China has become a global powerhouse for manufacturing every imaginable kind of product -- from motherboards, smartphones, and PCs to textiles and toys. But what of MEMS in China?
I recently traveled to Shanghai, and did my level best to explore that question while taking a closer peek into the Chinese MEMS industry. I was definitely impressed. Though the current MEMS industry in China is at a nascent stage -- and there are only a few players on the field (including SMIC and MEMSIC) -- the seeds are being planted for a fruitful future.
What struck me the most when I went to Shanghai is the energy of entrepreneurism. I saw it everywhere: There are the vendors in the French Concession where you can find competitors selling hand-painted scarves just doors away from each other. Competitive differentiation came in the form of each seller showcasing their advantage/uniqueness either in price or in quality. I could see the wheels churning as sellers realized that folks (in this case, foreign as well as domestic tourists) were willing to pay big money for high quality.
Soon the same will be true for MEMS in China. There are several initiatives currently underway in China to catapult the current MEMS industry into the world arena. While we now have the dominance of ST and Bosch as they battle for the number one spot in MEMS, it’s just like in any horse race: You gotta look out for the competitor who is sneaking up from the outside. Bosch and ST have benefitted from a mature supply chain that they have honed and refined to leverage each of their advantages. This fierce competition has driven down the price of MEMS so that revenue-per-device is minimal, compelling suppliers to make profit in the margins.

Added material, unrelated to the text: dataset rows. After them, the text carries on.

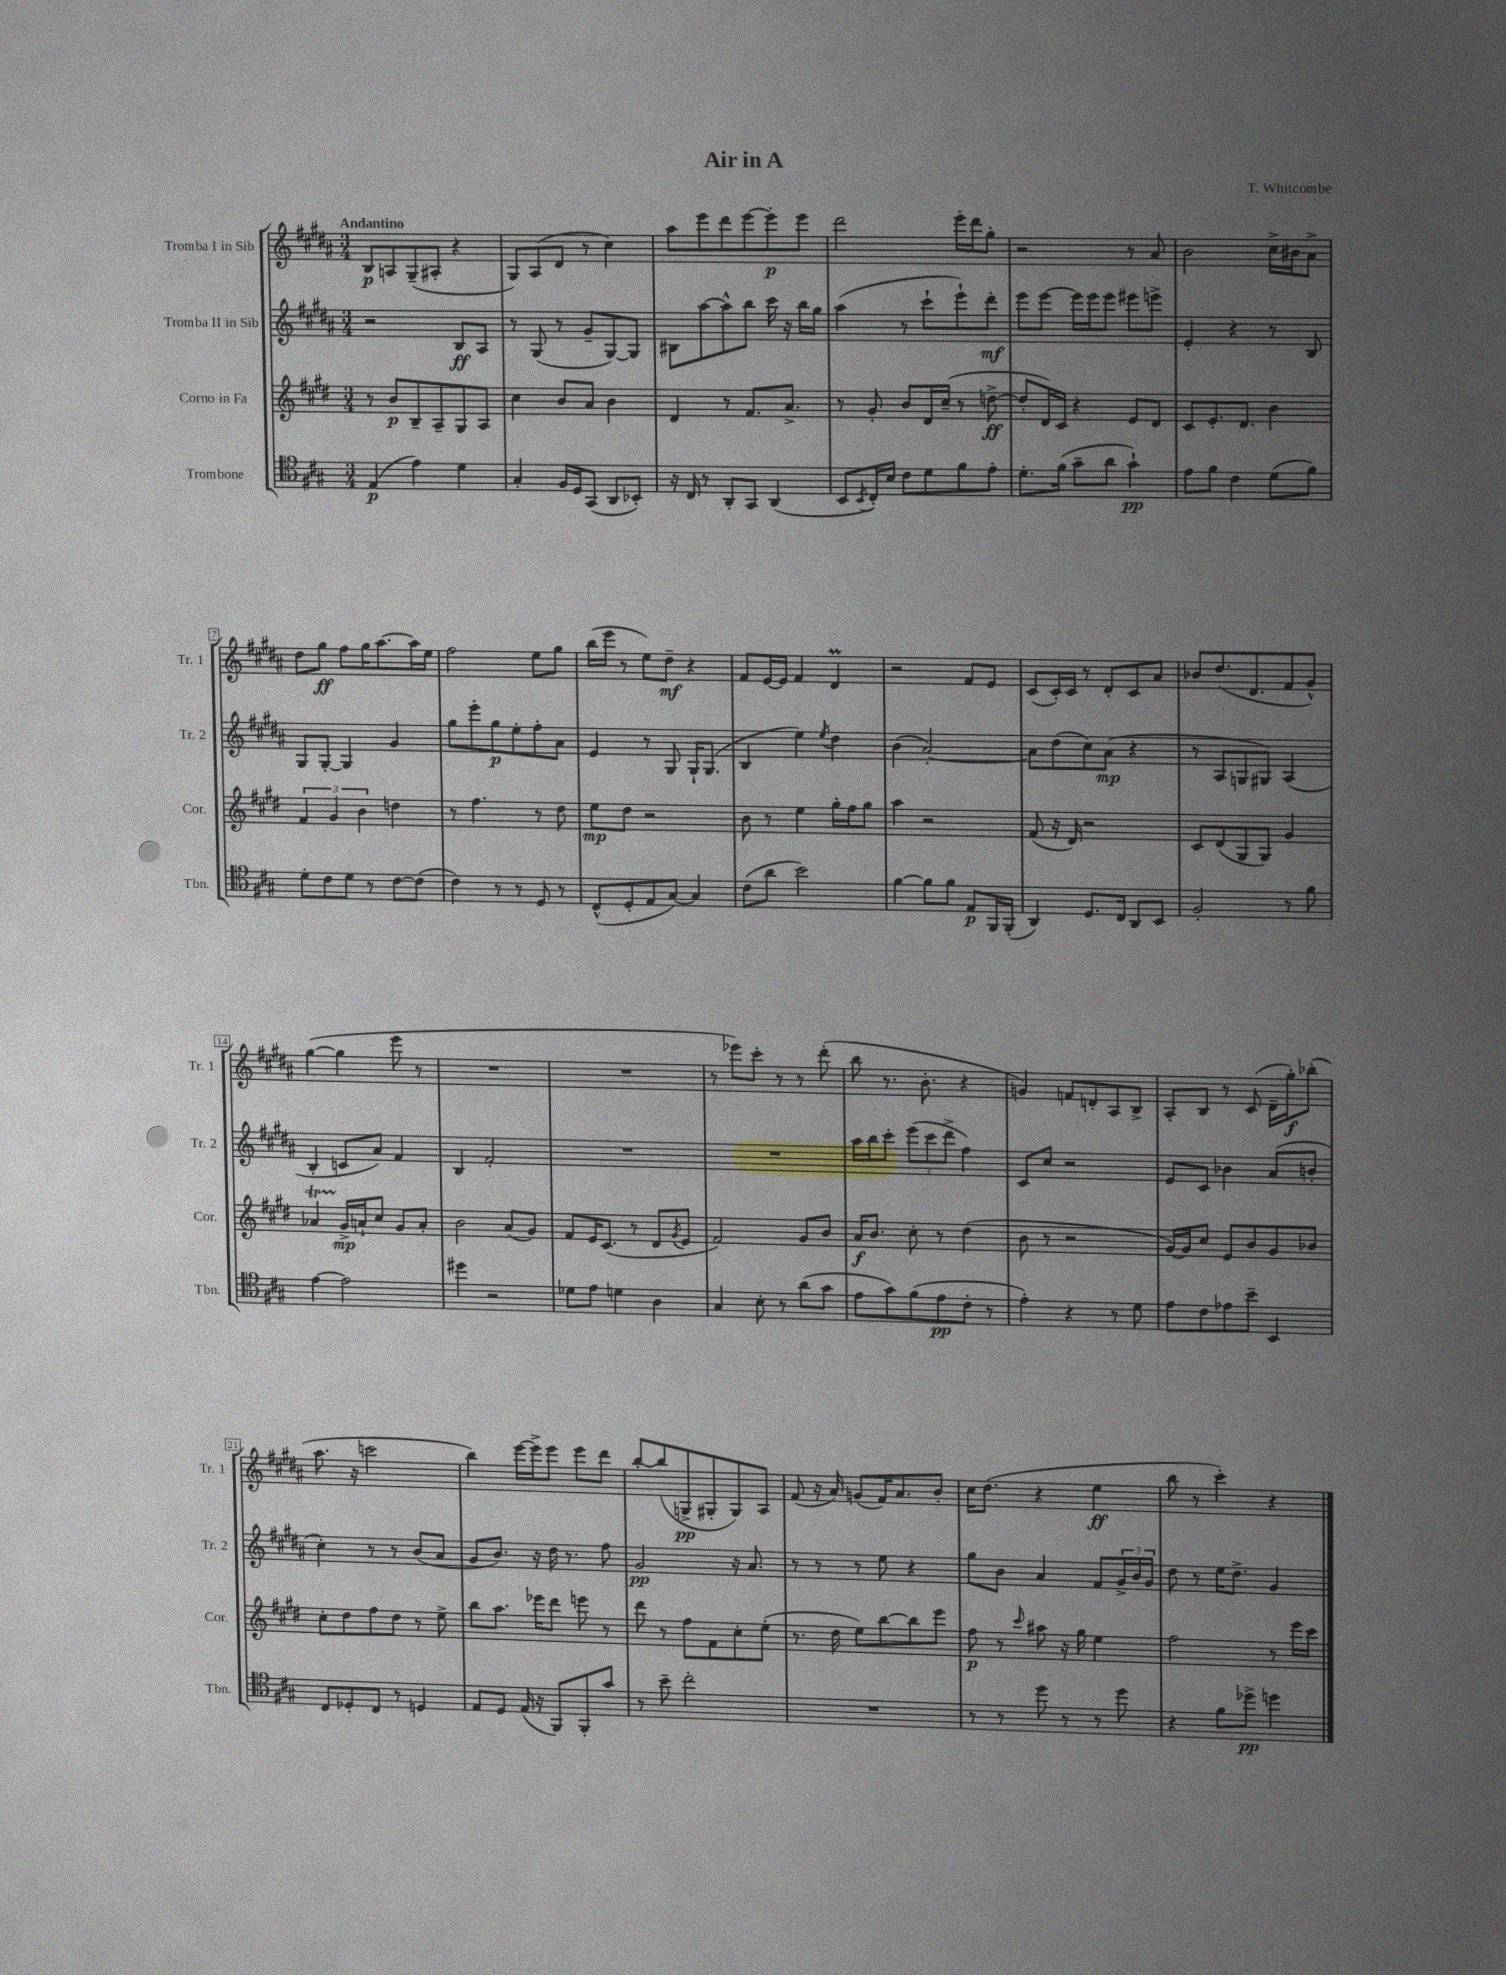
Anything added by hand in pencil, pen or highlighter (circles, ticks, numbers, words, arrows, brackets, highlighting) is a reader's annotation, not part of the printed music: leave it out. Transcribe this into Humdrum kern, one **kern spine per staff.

**kern	**kern	**kern	**kern
*staff4	*staff3	*staff2	*staff1
*clefC4	*clefG2	*clefG2	*clefG2
*k[f#c#g#]	*k[f#c#g#d#]	*k[f#c#g#d#a#]	*k[f#c#g#d#a#]
*M3/4	*M3/4	*M3/4	*M3/4
(4E/	8r	2r	8B/L
.	8b/L	.	8A/
4e\)	8B~/	.	(8G#~/
.	8A~/	.	8A#'/J
4d\	8G#/	8B/L	4r
.	8A/J	8A#/J	.
=	=	=	=
4G#'/	4cc#\	8r	8G#/L)
.	.	(8G#/	(8A#/
16F#/LL	8b/L	8r	8d#/J
16D/J	.	.	.
(8GG#/J	8a/J	8g#~/L	8r
8AA/L	4b\	[8G#/)	4cc#\)
8BB-'/J)	.	8G#/]J	.
=	=	=	=
16r	4d#/	8B#\L	8aa#\L
16C#/	.	.	.
8r	.	[8aa#\	8eee\
8AA'/L	8r	8aa#^^\]	8ddd#\
8GG#/J	8.f#/L	8bb\J	[8eee\
(4AA/	.	16ccc#\	8eee'\]
.	8.a^/J	16r	.
.	.	16bb\LL	8eee\J
.	.	16gg#\JJ	.
=	=	=	=
8BB/L	8r	(4aa#\	2ddd#\
8qBB/	.	.	.
16C#'/L)	8g#'/	.	.
16B/JJ	.	.	.
8c#\L	8b/L	8r	.
8d\	16d#/L	8ccc#`\L	.
.	(16cc#~/JJ	.	.
8f#\	8r	8eee`\)	16eee'\LL
.	.	.	16ddd#\J
8e'\J	[8dd^\	8ddd#'\J	8gg#'\J
=	=	=	=
8.d'\L	8dd'/]L	8eee\L	2r
.	16d#/L)	[8eee\J	.
(16f#\Jk	16c#/JJ	.	.
8g#~\L	4r	16eee\]LL	.
.	.	16eee\J	.
8a\J	.	8eee\J	.
4g#`\)	8e/L	8eee#\L	8r
.	8d#/J	8eee^\J	8a#/
=	=	=	=
8e\L	8c#/L	4e'/	2b\
8f#\J	8.e'/	.	.
4c#\	.	4r	.
.	8.d#/J	.	.
(8d\L	4b\	8r	16cc#^\LL
.	.	.	16b#\J
8f#\J)	.	8B/	8a#^\J
=	=	=	=
8d'\L	6f#/	8G#/L	8dd#\L
8c#\	.	[8G#'/J	8gg#\J
.	6g#/	.	.
8d\J	.	4G#/]	8ff#\L
.	6b\	.	.
8r	.	.	16gg#\K
.	.	.	[8.aa#\
[8c#\L	4dd\	4g#/	.
(8c#\]J	.	.	16aa#\]L
.	.	.	16ee\JJ
=	=	=	=
4c#\)	8r	8gg#\L	2ff#\
.	4.ff#\	8eee'\	.
8r	.	8gg#\	.
8r	.	8ee'\	.
8D/	8r	8ff#'\	8ee\L
8r	8dd#\	8a#\J	8gg#\J
=	=	=	=
(8C#^^/L	8ee\L	4e/	(16bb\LL
.	.	.	16eee\JJ
8D'/	8dd#\J	.	8r
8E/	2r	8r	8ee\L)
[8G#/J)	.	8G#/	8dd#~\J
4G#/]	.	16G#`/LK	4r
.	.	(8.G#/J	.
=	=	=	=
(8c#\L	8b\	4B/	8f#/L
8a\J	8r	.	[16e/L
.	.	.	16e/]JJ
2b\)	4ee\	4ee\)	4f#/
.	.	8qee/	.
.	16gg#'\LL	4dd#\	4d#/
.	16ff#\J	.	.
.	8gg#\J	.	.
=	=	=	=
[4f#\	4aa\	(4b\	2r
8f#\]L	2r	[2a#'/)	.
8f#\J	.	.	.
8E/L	.	.	8f#/L
16FF#/L	.	.	8e/J
(16FF#'/JJ	.	.	.
=	=	=	=
4AA/)	(8f#/	8a#\]L	(8c#/L
.	16r	(8dd#\	16c#'/L)
.	16d#/)	.	16c#/JJ
8.D/L	2r	8cc#\)	8r
.	.	(8a#\J	8d#'/L
16C#/Jk	.	.	.
8AA/L	.	4r	8c#/
8BB/J	.	.	8a#/J
=	=	=	=
2F#'/	8c#/L	8r	8b-/L
.	(8d#/	8A#/L	(8.dd#/
.	8G#/	8G/	.
.	.	.	8.d#/
.	8G#/J)	8G#/J)	.
8r	4g#/	(4A#/	8f#/
8f#\	.	.	8g#^^/J)
=	=	=	=
[4e\	4a-/	4B'/	([4gg#\
2e\]	16g#^/LL	8c/L	4gg#\]
.	16a`/J	.	.
.	8cc#/J	8a#/J)	.
.	8g#/L	4f#/	8eee\
.	8a'/J	.	8r
=	=	=	=
4dd#\	2b\	4B/	2.r
2r	.	2f#'/	.
.	(8a/L	.	.
.	8g#/J)	.	.
=	=	=	=
8d-\L	8f#/L	2.r	2.r
8e\J	16e/K	.	.
.	(8.c#/J	.	.
4d\	.	.	.
.	8r	.	.
4A\	8d#/L	.	.
.	8qg#/	.	.
.	8e/J	.	.
=	=	=	=
4G#/	2f#/)	2.r	8r
.	.	.	8eee-\L)
8B'\	.	.	8ccc#'\J
8r	.	.	8r
(8a\L	8g#/L	.	8r
8g#\J	8b/J	.	(8ddd#'\
=	=	=	=
8e\L	16a/LK	16aa#\LL	8bb\
.	8.b/J	16bb\J	.
8g#\)	.	8ccc#'\J	8.r
(8f#\	8cc#'\	(12eee\L	.
.	.	.	8.b'\
.	.	12ccc#\	.
8e\	8r	.	.
.	.	12ddd#^\J	.
8c#'\J	(4dd#\	4ff#\)	4r
8r	.	.	.
=	=	=	=
4e'\)	8b\	8c#/L	4g/)
.	8r	8cc#/J	.
4r	2r	2r	8f/L
.	.	.	8d'/
8r	.	.	8A#/
8d\	.	.	8B^/J
=	=	=	=
8e\L	[16g#/LL)	8e/L	8A#'/L
.	16g#/]J	.	.
8c#\	8cc#/J	8c#/J	8B/J
8e-\	8e/L	4b-\	8r
8b~\J	8b/	.	(8c#/
4BB/	8g#/	(8a#/L	16d#~\LL
.	.	.	16gg#'\J)
.	8b-/J	8b'/J	(8bb-'\J
=	=	=	=
8C#/L	8cc#'\L	4cc#'\)	8.aa#\
8D-'/	8dd#\	.	.
.	.	.	16r
8C#/J	8ff#\	8r	2ccc\
8r	8dd#\J	8r	.
4D/	8r	(8b/L	.
.	8ee^\	8a#/J	.
=	=	=	=
8E/L	8bb\L	8g#/L	4bb\)
8D/J	8.aa\J	8.b/J)	.
(16E/	.	.	[16eee\LL
16r	16eee-\LK	16r	16eee^\]J
8FF#/L)	8ddd#\J	16dd#\	8eee\J
.	.	8.r	.
8FF#'/	8eee\	.	8eee\L
8g#/J	8r	8ff#\	8ddd#\J
=	=	=	=
8r	8ddd#\	2g#/	[8bb'/L
8b~\	8r	.	(8bb/]
2cc#'\	8ff#\L	.	8G^/
.	8f#\	.	8G#'/
.	8cc#'\	16r	8G#/)
.	.	8.a#/	.
.	(8ee'\J	.	8A#/J
=	=	=	=
2.r	8.r	8r	(8f#/
.	.	8r	16r
.	16dd#\	.	16a#/)
.	8ee\L)	8r	(8g/L
.	[8bb\	8ee\	16f#/K)
.	.	.	8.a#/
.	8bb\]	4r	.
.	8eee\J	.	8b'/J
=	=	=	=
8r	8ff#\	8gg#\L	16cc#\LK
.	.	.	(8.dd#\J
8r	8r	8b\J	.
.	16qqccc#/	.	.
8dd\	8aa#\	4a#/	4r
8r	16r	.	.
.	16gg#\	.	.
8r	4ee\	8f#/L	4ee\
8dd\	.	24g#^/L	.
.	.	24b/	.
.	.	24g#/JJ	.
=	=	=	=
4r	2ff#\	8dd#\	8bb\
.	.	8r	8r
8f#\L	.	16ee\LK	4ccc#'\)
.	.	8.dd#^\J	.
8dd-^\J	.	.	.
4dd\	8r	4g#/	4r
.	16eee\LL	.	.
.	16ccc#\JJ	.	.
==	==	==	==
*-	*-	*-	*-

What I see happening in China is that there is and will continue to be a huge influx of government dollars into initiatives focused on the Internet of Things (IoT). And since MEMS is a cornerstone of IoT, China is now heavily investing in MEMS and especially, into its supply chain. China is investing in MEMS to build up its industrial capabilities, to build a domestic supply base for domestic demand, and to maintain its competitiveness on the worldwide stage. The lessons of the past five years (they’ve been watching and learning from all of our mistakes) has taught the Chinese that you can’t just take IC fabs and magically turn them into MEMS. For MEMS, the knowledge base (and learning curve) is different, the expertise is different, and the path from idea to volume production is different. China is now turning its attention to the infrastructure pieces that are vital to a healthy industry, and this is what gives so much weight to their efforts.

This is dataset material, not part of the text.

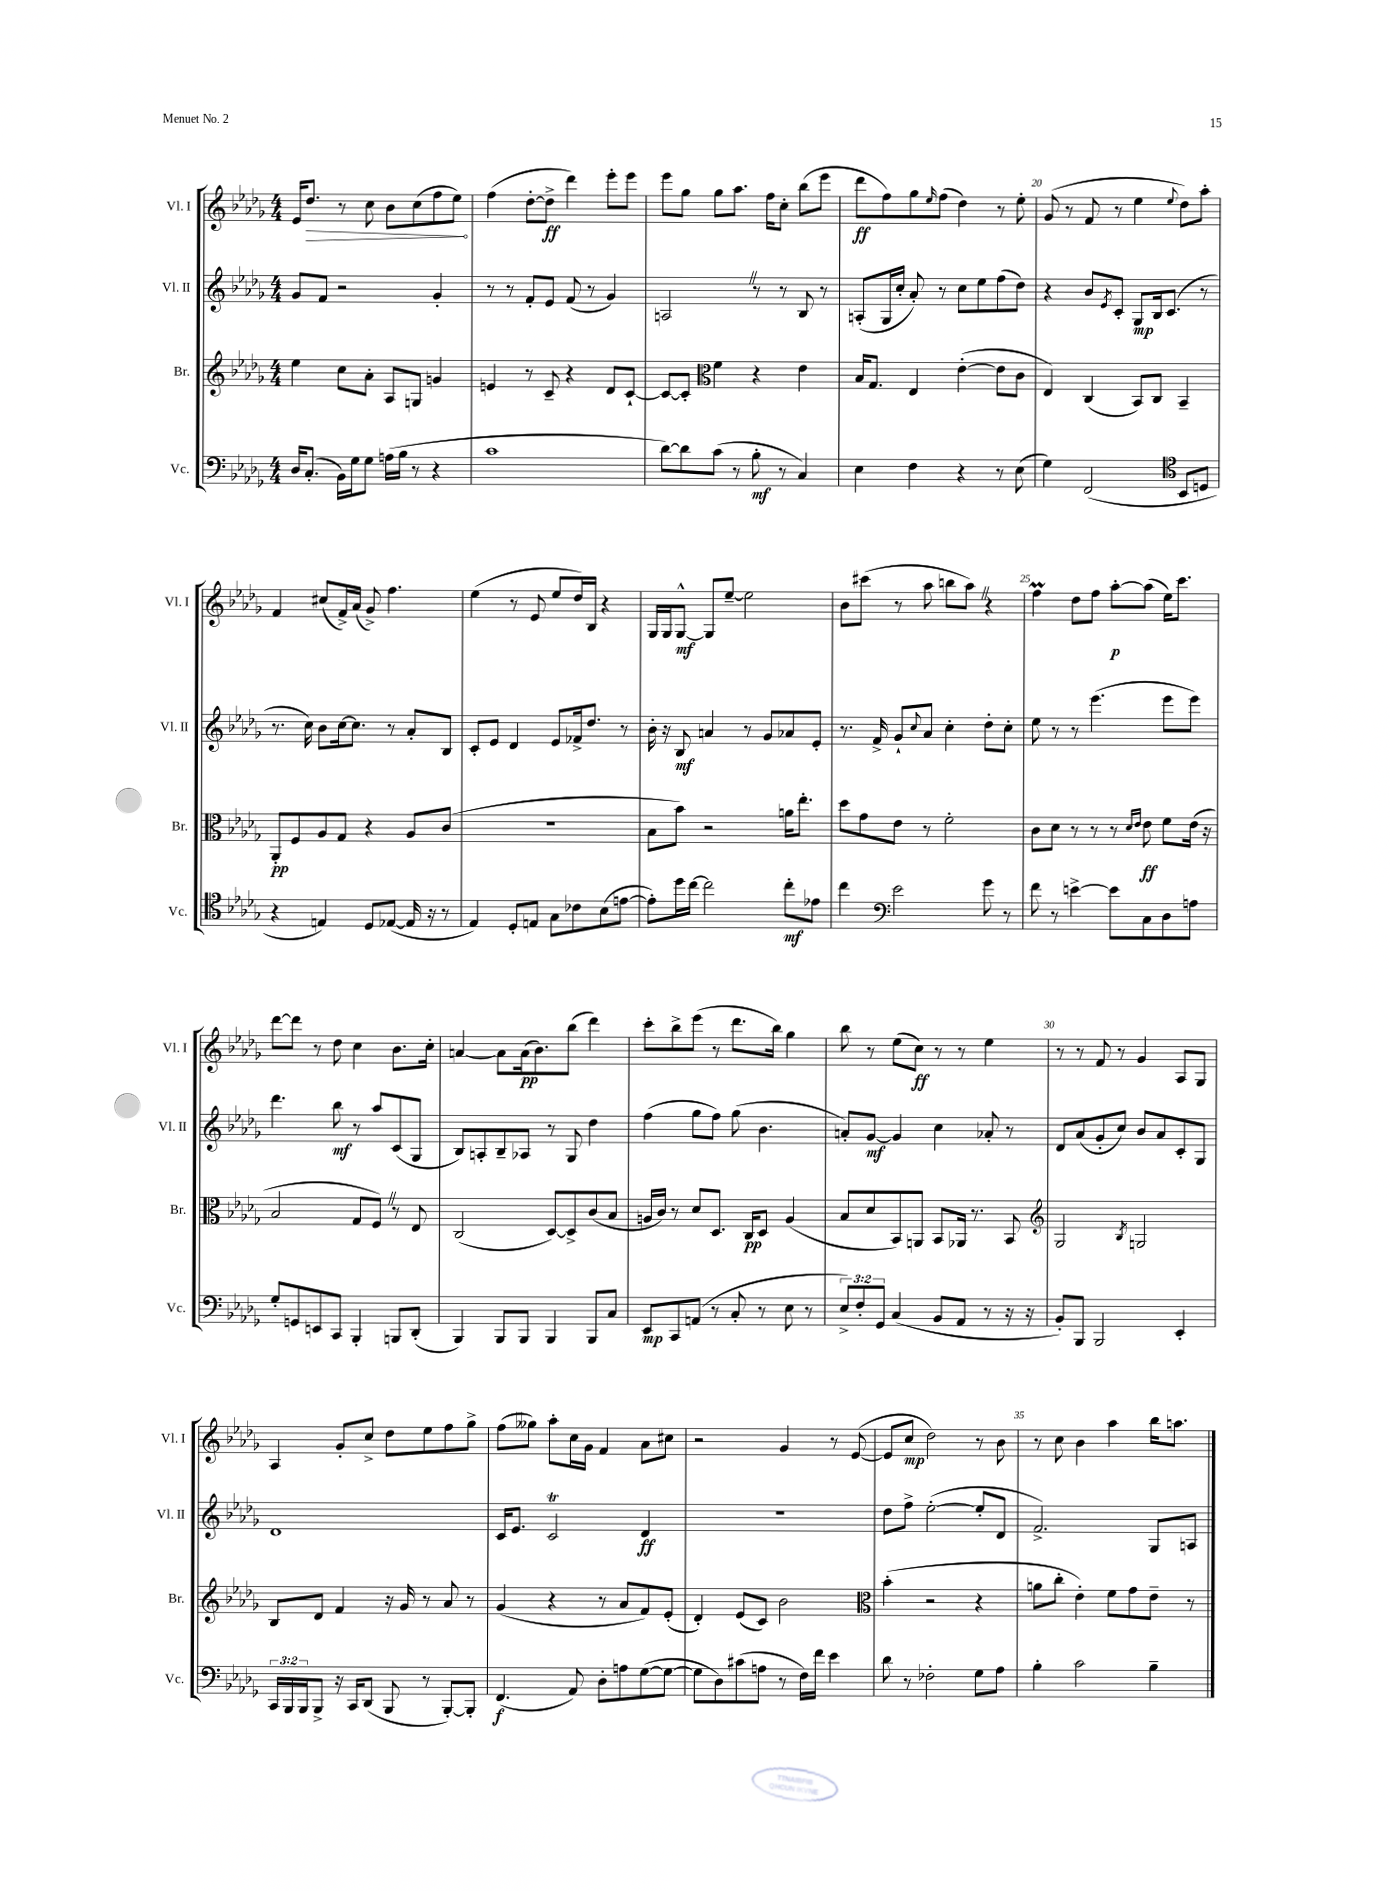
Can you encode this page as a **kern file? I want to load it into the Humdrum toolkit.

I did a full-bunny-suit tour of a MEMS manufacturer in China and was blown away by the masses of people in their 100,000-sq-ft fab. And not just tons of people (seemingly), but lots of IC and MEMS equipment nestled up against each other, competing for space. I have never seen anything like it in my life.
What will this mean for MEMS? Clearly it means a continued uptick in its current double-digit growth. It also means that with China’s plan to invest billions of dollars in MEMS, advanced sensors, new materials, green tech, and IoT (through organizations like SIMIT) -- the rest of the world better pay attention. They are investing in the people and the infrastructure that will make the Chinese MEMS industry competitive in the world economy. And yes -- with hopes of being the best.